---------- Material for this exercise

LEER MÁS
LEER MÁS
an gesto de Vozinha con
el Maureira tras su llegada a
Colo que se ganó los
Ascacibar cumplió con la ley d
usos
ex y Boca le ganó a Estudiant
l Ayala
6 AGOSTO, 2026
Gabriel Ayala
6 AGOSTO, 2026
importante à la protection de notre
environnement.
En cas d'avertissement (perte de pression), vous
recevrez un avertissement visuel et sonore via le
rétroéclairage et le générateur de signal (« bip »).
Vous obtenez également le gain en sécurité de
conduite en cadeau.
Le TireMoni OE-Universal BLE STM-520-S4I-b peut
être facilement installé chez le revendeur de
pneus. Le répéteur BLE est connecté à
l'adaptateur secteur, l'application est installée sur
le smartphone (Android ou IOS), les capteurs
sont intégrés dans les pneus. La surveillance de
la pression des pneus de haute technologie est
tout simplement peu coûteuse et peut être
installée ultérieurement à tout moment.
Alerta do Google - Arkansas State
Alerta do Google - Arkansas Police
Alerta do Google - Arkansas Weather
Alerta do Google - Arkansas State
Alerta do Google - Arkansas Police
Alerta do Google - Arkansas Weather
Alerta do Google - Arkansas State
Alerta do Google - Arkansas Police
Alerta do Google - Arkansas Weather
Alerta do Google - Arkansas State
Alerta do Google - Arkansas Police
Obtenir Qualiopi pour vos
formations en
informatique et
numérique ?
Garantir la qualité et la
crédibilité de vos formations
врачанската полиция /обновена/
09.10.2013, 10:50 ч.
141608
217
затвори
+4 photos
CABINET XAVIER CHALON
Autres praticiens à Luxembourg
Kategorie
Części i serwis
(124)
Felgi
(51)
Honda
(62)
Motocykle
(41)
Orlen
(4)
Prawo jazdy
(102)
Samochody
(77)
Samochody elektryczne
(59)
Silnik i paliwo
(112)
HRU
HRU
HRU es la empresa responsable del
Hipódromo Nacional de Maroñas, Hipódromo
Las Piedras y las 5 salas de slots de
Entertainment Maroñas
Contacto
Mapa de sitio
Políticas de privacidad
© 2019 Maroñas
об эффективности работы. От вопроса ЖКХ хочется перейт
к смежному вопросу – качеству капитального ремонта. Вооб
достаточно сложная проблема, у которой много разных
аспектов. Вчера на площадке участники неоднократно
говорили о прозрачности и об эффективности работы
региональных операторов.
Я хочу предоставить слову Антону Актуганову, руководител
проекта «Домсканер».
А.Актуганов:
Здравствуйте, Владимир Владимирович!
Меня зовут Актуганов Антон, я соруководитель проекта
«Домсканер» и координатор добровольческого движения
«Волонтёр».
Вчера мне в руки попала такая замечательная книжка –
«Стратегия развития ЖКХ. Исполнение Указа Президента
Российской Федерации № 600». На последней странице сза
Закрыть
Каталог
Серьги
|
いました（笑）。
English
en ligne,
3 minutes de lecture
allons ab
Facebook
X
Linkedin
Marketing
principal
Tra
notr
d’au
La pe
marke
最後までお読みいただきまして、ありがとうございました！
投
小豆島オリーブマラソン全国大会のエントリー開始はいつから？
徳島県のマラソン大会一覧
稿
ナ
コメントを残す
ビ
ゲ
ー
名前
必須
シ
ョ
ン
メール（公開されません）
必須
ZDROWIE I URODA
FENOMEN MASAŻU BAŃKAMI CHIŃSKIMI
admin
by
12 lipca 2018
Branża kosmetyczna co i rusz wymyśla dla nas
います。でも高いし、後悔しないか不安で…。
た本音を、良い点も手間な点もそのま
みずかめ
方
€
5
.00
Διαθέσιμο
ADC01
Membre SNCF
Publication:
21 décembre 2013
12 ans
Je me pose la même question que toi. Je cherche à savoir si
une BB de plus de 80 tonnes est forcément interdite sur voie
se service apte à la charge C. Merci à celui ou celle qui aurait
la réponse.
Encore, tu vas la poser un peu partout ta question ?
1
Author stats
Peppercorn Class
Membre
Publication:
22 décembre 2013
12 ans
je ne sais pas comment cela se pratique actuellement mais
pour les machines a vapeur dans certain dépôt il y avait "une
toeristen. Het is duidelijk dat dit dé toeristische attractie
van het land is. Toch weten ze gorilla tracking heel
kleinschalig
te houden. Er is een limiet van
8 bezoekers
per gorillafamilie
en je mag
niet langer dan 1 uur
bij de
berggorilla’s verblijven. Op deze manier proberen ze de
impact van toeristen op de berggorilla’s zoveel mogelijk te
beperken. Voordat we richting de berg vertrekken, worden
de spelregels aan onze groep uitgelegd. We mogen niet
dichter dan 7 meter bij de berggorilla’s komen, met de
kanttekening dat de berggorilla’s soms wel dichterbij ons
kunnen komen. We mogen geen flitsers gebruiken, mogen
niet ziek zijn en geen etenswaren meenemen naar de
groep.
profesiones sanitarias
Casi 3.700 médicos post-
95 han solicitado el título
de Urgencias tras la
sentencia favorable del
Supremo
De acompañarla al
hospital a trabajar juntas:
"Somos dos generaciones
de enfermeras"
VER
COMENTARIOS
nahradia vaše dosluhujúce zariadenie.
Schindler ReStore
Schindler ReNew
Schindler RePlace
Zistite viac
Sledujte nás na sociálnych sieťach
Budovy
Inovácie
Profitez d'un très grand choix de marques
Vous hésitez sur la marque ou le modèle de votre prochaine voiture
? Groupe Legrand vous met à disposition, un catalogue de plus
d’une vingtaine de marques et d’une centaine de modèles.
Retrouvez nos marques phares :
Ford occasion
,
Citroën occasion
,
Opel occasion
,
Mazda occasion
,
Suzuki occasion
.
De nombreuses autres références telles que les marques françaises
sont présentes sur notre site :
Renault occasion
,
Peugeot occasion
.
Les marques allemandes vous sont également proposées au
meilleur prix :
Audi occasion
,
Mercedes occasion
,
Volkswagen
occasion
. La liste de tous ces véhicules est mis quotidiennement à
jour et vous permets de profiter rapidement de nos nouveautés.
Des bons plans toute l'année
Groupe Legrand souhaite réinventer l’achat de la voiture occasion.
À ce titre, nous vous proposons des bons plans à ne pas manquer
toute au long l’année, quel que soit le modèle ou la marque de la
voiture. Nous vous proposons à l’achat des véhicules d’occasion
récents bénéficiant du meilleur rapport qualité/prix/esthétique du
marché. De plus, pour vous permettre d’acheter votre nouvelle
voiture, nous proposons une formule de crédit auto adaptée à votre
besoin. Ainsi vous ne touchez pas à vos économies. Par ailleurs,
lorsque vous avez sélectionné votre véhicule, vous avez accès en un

--------------------

### Exercise objective
Please, from the entries above, set down exactly the lines from the one containing "Je me pose la" through the one containing "kanttekening dat de", and only those.

### Exercise output
Je me pose la même question que toi. Je cherche à savoir si
une BB de plus de 80 tonnes est forcément interdite sur voie
se service apte à la charge C. Merci à celui ou celle qui aurait
la réponse.
Encore, tu vas la poser un peu partout ta question ?
1
Author stats
Peppercorn Class
Membre
Publication:
22 décembre 2013
12 ans
je ne sais pas comment cela se pratique actuellement mais
pour les machines a vapeur dans certain dépôt il y avait "une
toeristen. Het is duidelijk dat dit dé toeristische attractie
van het land is. Toch weten ze gorilla tracking heel
kleinschalig
te houden. Er is een limiet van
8 bezoekers
per gorillafamilie
en je mag
niet langer dan 1 uur
bij de
berggorilla’s verblijven. Op deze manier proberen ze de
impact van toeristen op de berggorilla’s zoveel mogelijk te
beperken. Voordat we richting de berg vertrekken, worden
de spelregels aan onze groep uitgelegd. We mogen niet
dichter dan 7 meter bij de berggorilla’s komen, met de
kanttekening dat de berggorilla’s soms wel dichterbij ons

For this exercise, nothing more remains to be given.